Ayn Rand: "Love is blind, they say; sex is impervious to reason and mocks the power of all philosophers. But, in fact, a person's sexual choice is the result and sum of their fundamental convictions. Tell me what a person finds sexually attractive and I will tell you their entire philosophy of life. Show me the person they sleep with and I will tell you their valuation of themselves. No matter what corruption they're taught about the virtue of selflessness, sex is the most profoundly selfish of all acts, an act which they cannot perform for any motive but their own enjoyment - just try to think of performing it in a spirit of selfless charity! - an act which is not possible in self-abasement, only in self-exultation, only on the confidence of being desired and being worthy of desire. It is an act that forces them to stand naked in spirit, as well as in body, and accept their real ego as their standard of value. They will always be attracted to the person who reflects their deepest vision of themselves, the person whose surrender permits them to experience - or to fake - a sense of self-esteem. Love is our response to our highest values - and can be nothing else."

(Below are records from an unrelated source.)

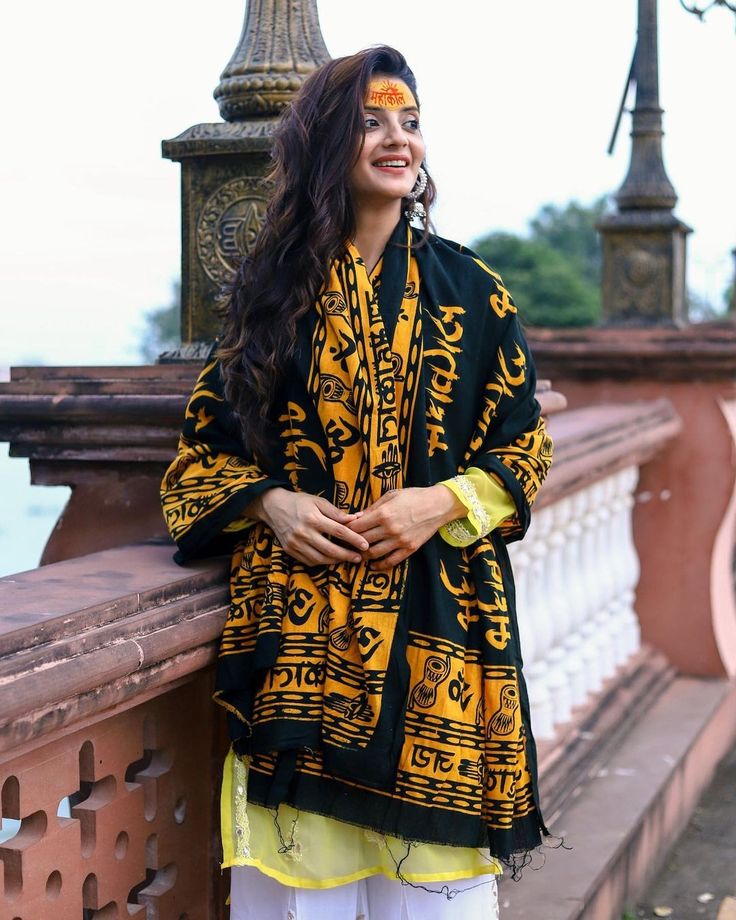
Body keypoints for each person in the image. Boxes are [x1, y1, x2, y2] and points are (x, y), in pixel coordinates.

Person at [161, 45, 553, 920]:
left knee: (443, 902)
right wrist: (271, 502)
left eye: (410, 122)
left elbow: (523, 447)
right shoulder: (272, 296)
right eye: (372, 121)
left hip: (439, 645)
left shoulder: (474, 293)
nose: (397, 139)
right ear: (327, 144)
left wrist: (441, 502)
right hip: (301, 653)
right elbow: (199, 456)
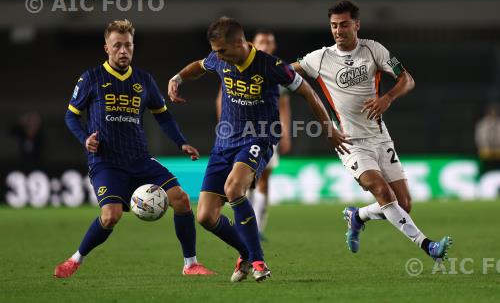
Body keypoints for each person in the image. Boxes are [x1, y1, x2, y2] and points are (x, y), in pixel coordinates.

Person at [168, 17, 350, 282]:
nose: (218, 56)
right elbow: (199, 66)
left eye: (222, 51)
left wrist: (329, 128)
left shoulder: (271, 66)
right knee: (206, 216)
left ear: (240, 42)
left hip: (258, 138)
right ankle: (246, 251)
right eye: (216, 51)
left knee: (233, 190)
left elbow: (309, 92)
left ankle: (258, 261)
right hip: (225, 141)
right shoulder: (219, 59)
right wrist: (177, 78)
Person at [291, 0, 452, 261]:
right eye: (333, 26)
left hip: (379, 136)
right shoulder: (319, 58)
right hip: (349, 141)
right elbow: (287, 72)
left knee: (404, 205)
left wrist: (387, 98)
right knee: (382, 192)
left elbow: (406, 79)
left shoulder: (373, 49)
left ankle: (358, 216)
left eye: (344, 24)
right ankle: (428, 246)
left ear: (356, 24)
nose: (338, 31)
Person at [54, 19, 215, 278]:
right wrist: (85, 138)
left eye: (128, 45)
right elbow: (71, 116)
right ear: (106, 48)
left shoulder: (144, 80)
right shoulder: (91, 78)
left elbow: (162, 115)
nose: (123, 51)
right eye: (117, 45)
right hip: (106, 161)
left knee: (182, 200)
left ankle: (191, 264)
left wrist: (181, 141)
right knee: (110, 216)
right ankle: (76, 259)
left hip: (140, 159)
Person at [215, 29, 292, 241]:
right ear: (253, 43)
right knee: (245, 180)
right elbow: (222, 98)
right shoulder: (237, 63)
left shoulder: (276, 69)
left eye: (269, 41)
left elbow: (284, 106)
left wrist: (286, 134)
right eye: (261, 41)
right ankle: (245, 224)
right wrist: (224, 126)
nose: (265, 45)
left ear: (273, 46)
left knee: (264, 178)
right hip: (239, 133)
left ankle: (258, 227)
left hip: (268, 133)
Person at [475, 103, 500, 175]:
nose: (493, 114)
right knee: (485, 163)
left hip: (498, 150)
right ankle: (482, 174)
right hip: (486, 150)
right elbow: (480, 138)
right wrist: (486, 147)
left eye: (494, 112)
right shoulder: (482, 124)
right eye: (491, 112)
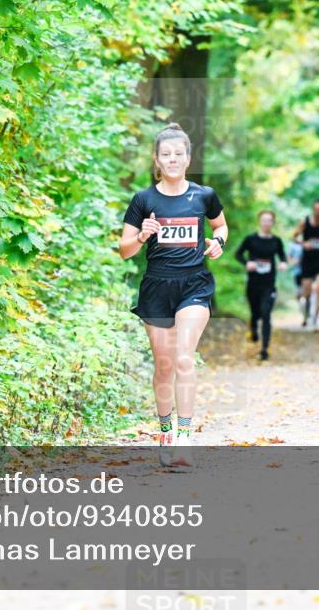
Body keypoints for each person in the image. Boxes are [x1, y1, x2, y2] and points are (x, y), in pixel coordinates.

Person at [120, 122, 227, 468]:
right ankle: (165, 431)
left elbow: (221, 225)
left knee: (184, 358)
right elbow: (123, 250)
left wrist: (218, 243)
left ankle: (185, 436)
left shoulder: (204, 195)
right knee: (164, 365)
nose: (172, 159)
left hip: (194, 285)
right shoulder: (143, 200)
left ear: (188, 158)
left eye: (178, 154)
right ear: (156, 160)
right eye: (166, 155)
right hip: (157, 287)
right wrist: (141, 236)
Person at [235, 210, 287, 361]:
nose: (266, 223)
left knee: (266, 314)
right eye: (264, 220)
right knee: (255, 313)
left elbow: (282, 255)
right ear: (260, 222)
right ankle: (254, 330)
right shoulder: (251, 239)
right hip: (253, 284)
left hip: (269, 285)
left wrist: (283, 263)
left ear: (272, 223)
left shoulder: (276, 241)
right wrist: (247, 263)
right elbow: (238, 254)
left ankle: (264, 349)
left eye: (269, 220)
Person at [292, 200, 319, 330]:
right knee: (307, 291)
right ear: (313, 209)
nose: (318, 212)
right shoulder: (304, 222)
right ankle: (307, 315)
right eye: (316, 209)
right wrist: (304, 244)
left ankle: (315, 316)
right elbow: (294, 237)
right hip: (307, 260)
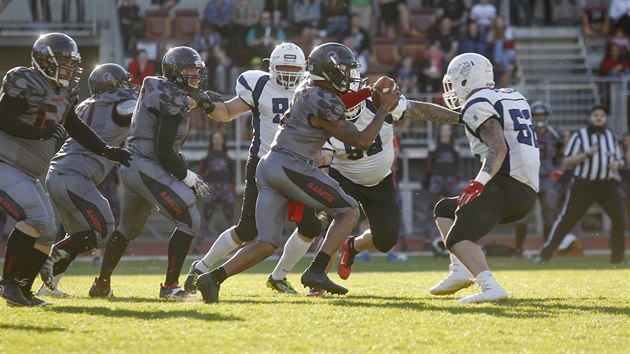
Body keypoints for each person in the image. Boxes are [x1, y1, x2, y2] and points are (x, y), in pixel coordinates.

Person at [195, 43, 401, 303]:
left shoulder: (309, 88)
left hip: (269, 165)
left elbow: (337, 104)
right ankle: (316, 271)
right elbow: (361, 140)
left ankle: (211, 278)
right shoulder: (324, 100)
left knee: (267, 243)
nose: (350, 76)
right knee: (349, 210)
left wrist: (367, 93)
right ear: (329, 72)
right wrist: (383, 108)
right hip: (291, 166)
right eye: (345, 71)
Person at [267, 83, 460, 296]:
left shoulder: (379, 103)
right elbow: (323, 158)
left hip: (381, 182)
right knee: (337, 224)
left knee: (386, 240)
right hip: (345, 178)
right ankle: (317, 280)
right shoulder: (327, 115)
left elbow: (421, 110)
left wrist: (459, 117)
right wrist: (322, 189)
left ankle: (353, 246)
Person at [0, 33, 133, 307]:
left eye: (72, 63)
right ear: (44, 60)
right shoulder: (26, 80)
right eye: (63, 61)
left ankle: (22, 290)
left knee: (48, 230)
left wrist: (106, 150)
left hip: (29, 172)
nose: (69, 68)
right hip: (5, 163)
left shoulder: (63, 92)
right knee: (36, 218)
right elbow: (2, 117)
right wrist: (39, 132)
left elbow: (75, 126)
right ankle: (9, 284)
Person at [183, 43, 323, 295]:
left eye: (294, 68)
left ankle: (278, 276)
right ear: (271, 67)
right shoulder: (258, 85)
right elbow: (226, 112)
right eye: (283, 67)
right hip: (263, 163)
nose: (289, 73)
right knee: (247, 229)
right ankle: (202, 267)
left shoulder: (311, 89)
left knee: (311, 226)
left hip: (298, 165)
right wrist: (205, 103)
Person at [88, 46, 219, 299]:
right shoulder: (171, 97)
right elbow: (164, 151)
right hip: (148, 165)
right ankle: (170, 287)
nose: (194, 74)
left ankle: (101, 285)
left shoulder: (160, 86)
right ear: (174, 72)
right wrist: (188, 177)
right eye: (189, 69)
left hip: (135, 164)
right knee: (190, 220)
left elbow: (188, 99)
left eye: (195, 69)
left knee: (127, 229)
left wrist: (201, 98)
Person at [429, 52, 539, 303]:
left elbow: (498, 147)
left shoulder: (477, 104)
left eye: (454, 80)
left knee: (457, 237)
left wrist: (480, 182)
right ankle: (460, 270)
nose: (452, 88)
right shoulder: (512, 95)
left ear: (465, 79)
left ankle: (490, 286)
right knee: (445, 209)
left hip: (504, 185)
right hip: (526, 190)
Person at [35, 63, 138, 298]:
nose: (127, 85)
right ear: (111, 83)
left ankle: (48, 288)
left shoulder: (85, 105)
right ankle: (52, 253)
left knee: (79, 236)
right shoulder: (120, 105)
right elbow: (143, 111)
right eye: (123, 81)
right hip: (75, 176)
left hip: (59, 174)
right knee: (103, 231)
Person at [537, 105, 626, 265]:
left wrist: (616, 164)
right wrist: (586, 155)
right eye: (595, 115)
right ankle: (546, 255)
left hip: (608, 185)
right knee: (567, 220)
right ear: (590, 118)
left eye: (602, 115)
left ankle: (617, 259)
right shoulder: (580, 136)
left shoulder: (611, 136)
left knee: (619, 219)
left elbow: (620, 160)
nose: (599, 118)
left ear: (605, 119)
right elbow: (567, 161)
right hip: (584, 185)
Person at [512, 101, 564, 256]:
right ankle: (518, 249)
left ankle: (547, 250)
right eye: (536, 115)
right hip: (529, 177)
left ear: (547, 116)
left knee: (550, 213)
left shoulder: (555, 134)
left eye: (542, 115)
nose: (539, 118)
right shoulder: (524, 132)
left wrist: (558, 169)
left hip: (547, 178)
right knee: (523, 214)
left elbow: (561, 154)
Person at [195, 131, 235, 245]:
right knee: (206, 218)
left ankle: (237, 243)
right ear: (212, 141)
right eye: (215, 138)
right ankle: (198, 244)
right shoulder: (207, 156)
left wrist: (232, 188)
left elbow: (232, 175)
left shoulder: (228, 156)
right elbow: (201, 173)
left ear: (223, 141)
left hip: (225, 188)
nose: (217, 141)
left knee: (231, 218)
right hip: (211, 189)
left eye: (219, 138)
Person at [425, 124, 460, 247]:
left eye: (447, 130)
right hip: (437, 178)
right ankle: (429, 238)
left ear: (451, 132)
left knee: (457, 207)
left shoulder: (454, 148)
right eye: (443, 130)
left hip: (450, 179)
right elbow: (429, 165)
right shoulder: (434, 148)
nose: (445, 132)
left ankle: (455, 235)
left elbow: (457, 165)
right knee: (431, 208)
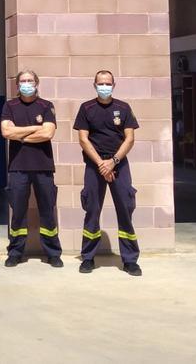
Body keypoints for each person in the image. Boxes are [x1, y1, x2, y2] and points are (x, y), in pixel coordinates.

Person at [74, 70, 142, 276]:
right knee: (92, 210)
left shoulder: (123, 108)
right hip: (95, 165)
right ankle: (88, 257)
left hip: (119, 164)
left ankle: (130, 260)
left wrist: (112, 162)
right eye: (101, 83)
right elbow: (83, 139)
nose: (104, 87)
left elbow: (129, 139)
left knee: (125, 209)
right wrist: (101, 164)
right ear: (94, 85)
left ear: (114, 85)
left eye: (108, 83)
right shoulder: (86, 108)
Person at [0, 70, 63, 268]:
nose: (26, 84)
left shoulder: (46, 106)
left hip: (43, 166)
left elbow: (48, 133)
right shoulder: (10, 105)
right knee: (18, 212)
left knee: (47, 211)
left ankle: (52, 253)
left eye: (30, 80)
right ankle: (16, 252)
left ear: (37, 83)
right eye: (23, 81)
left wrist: (20, 135)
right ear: (17, 85)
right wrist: (34, 128)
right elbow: (5, 131)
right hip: (18, 167)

Judith Butler: "As a result, gender is not to culture as sex is to nature; gender is also the discursive/cultural means by which "sexed nature" or "a natural sex" is produced and established as "prediscursive," prior to culture, a politically neutral surface on which culture acts."

Simone de Beauvoir: "It is nonsense to assert that revelry, vice, ecstasy, passion, would become impossible if man and woman were equal in concrete matters; the contradictions that put the flesh in opposition to the spirit, the instant to time, the swoon of immanence to the challenge of transcendence, the absolute of pleasure to the nothingness of forgetting, will never be resolved; in sexuality will always be materialised the tension, the anguish, the joy, the frustration, and the triumph of existence. To emancipate woman is to refuse to confine her to the relations she bears to man, not to deny them to her; let her have her independent existence and she will continue none the less to exist for him also: mutually recognising each other as subject, each will yet remain for the other an other."

Anne Fausto-Sterling: "But what if things were altogether different? Imagine a world in which the same knowledge that has enabled medicine to intervene in the management of intersexual patients has been placed at the service of multiple sexualities. Imagine that the sexes have multiplied beyond currently imaginable limits. It would have to be a world of shared powers. Patient and physician, parent and child, male and female, heterosexual and homosexual-- all those oppositions and others would have to be dissolved as sources of division. A new ethic of medical treatment would arise, one that would permit ambiguity in a culture that had overcome sexual division. The central mission of medical treatment would be to preserve life. Thus hermaphrodites would be concerned primarily not about whether they can conform to society but about whether they might develop potentially life-threatening conditions-- hernias, gonadal tumors, salt imbalance caused by adrenal malfunction-- that sometimes accompany hermaphroditic development. In my ideal world medical intervention for intersexuals would take place only rarely before the age of reason; subsequent treatment would be a cooperative venture between physician, patient and other advisers trained in issues of gender multiplicity."